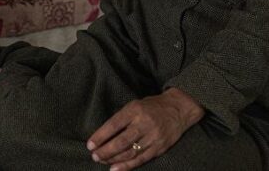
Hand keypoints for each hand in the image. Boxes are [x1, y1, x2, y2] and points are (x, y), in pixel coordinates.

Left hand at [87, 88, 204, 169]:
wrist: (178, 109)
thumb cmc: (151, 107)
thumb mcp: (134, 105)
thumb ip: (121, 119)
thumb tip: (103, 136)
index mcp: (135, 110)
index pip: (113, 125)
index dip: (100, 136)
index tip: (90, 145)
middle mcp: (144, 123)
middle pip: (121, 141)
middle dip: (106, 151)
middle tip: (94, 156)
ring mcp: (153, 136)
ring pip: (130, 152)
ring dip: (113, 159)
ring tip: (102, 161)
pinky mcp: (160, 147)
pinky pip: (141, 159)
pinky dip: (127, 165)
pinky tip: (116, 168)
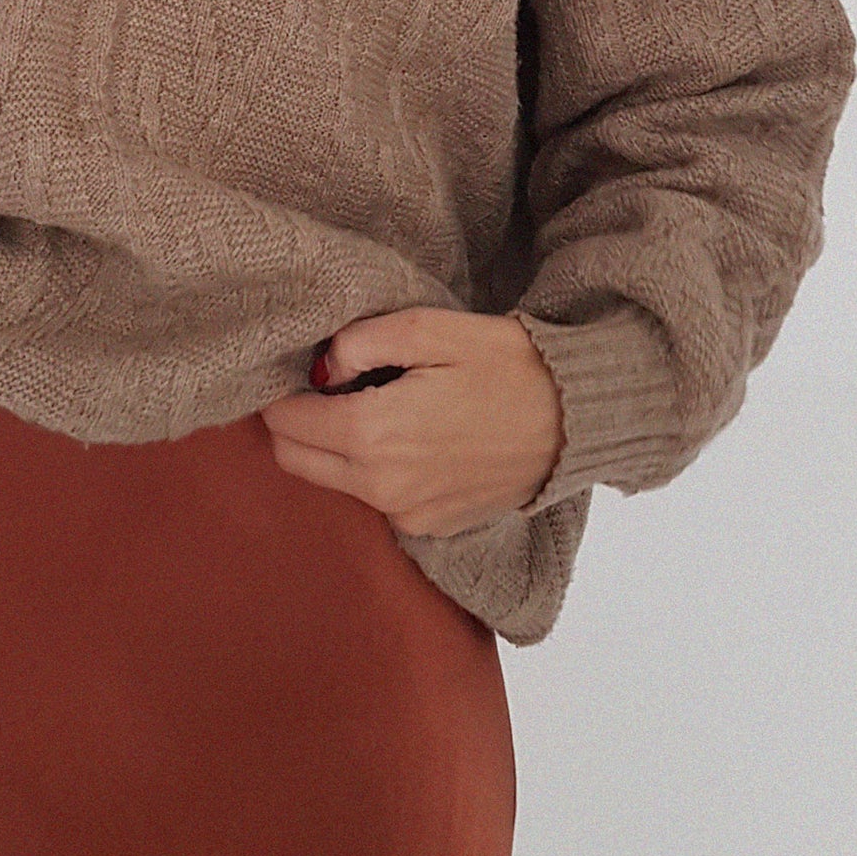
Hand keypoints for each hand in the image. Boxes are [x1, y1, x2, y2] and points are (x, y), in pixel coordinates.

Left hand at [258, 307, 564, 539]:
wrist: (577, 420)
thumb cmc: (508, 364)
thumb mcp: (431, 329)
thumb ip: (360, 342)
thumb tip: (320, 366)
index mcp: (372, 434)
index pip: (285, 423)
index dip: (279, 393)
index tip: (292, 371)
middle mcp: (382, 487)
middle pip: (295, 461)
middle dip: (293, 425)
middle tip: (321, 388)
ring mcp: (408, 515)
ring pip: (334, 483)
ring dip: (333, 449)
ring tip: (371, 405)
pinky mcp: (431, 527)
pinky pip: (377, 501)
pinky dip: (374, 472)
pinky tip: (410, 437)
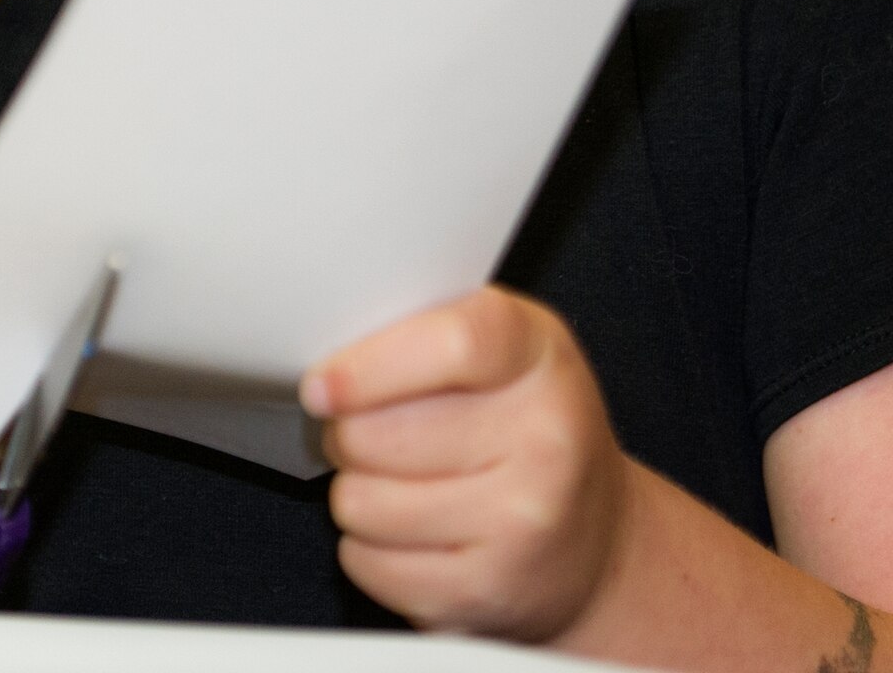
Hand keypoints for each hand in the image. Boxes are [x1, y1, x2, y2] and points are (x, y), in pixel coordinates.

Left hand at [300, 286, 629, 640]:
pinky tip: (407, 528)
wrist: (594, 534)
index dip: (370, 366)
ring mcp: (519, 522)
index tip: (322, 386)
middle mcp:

────────

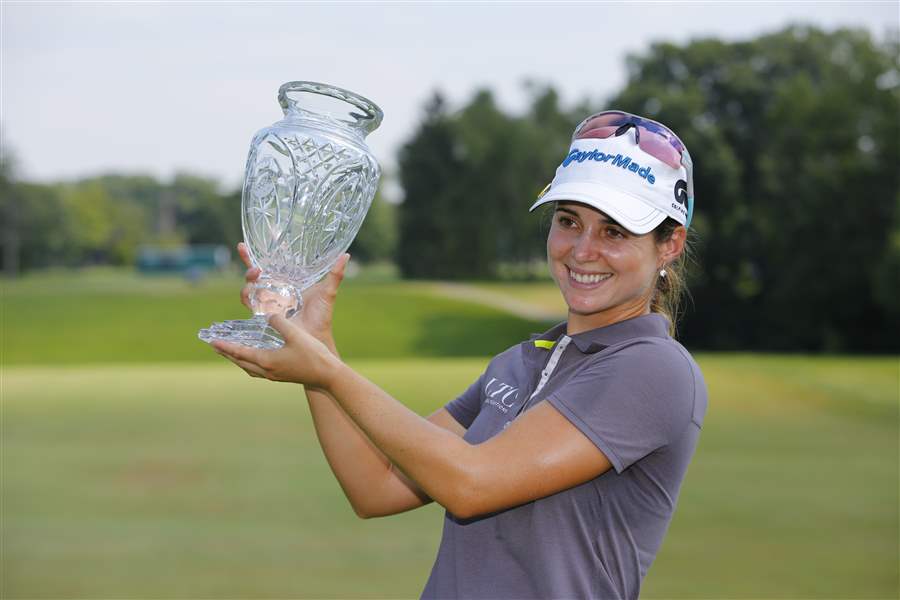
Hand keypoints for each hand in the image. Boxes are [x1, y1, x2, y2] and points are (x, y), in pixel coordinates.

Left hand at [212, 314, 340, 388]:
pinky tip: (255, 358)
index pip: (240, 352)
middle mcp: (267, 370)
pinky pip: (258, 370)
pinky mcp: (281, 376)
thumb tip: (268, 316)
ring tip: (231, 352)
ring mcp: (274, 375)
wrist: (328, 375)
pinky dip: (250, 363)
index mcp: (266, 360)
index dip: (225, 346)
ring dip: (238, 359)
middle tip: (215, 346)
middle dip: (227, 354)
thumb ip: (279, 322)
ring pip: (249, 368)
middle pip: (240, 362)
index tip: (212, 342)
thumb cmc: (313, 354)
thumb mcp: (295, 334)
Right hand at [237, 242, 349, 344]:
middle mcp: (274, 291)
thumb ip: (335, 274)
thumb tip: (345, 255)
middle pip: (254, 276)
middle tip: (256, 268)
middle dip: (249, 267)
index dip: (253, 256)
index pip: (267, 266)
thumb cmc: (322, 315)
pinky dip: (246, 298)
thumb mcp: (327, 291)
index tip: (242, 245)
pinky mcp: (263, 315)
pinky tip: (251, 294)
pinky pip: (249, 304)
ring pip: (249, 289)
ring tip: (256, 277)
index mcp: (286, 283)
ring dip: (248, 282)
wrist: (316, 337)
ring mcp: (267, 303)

────────

== Task requirements ==
Using the entries shown above, reproduce verbatim the lines from the line bearing "wrist: (328, 375)" to the line bearing "thumb mcp: (327, 291)", inclusive.

== Result for this task ==
wrist: (328, 375)
pinky dip: (250, 363)
index mcp: (266, 360)
index dip: (225, 346)
ring dip: (238, 359)
middle tip: (215, 346)
middle dip: (227, 354)
thumb ip: (279, 322)
ring pip: (249, 368)
middle pip: (240, 362)
index tip: (212, 342)
thumb cmc: (313, 354)
thumb mcp: (295, 334)
Right hand at [237, 242, 349, 344]:
middle mcp: (274, 291)
thumb ip: (335, 274)
thumb tip: (345, 255)
middle pip: (254, 276)
middle tip: (256, 268)
middle dip: (249, 267)
index dip: (253, 256)
index pip: (267, 266)
thumb cmc: (322, 315)
pinky dip: (246, 298)
thumb mcp: (327, 291)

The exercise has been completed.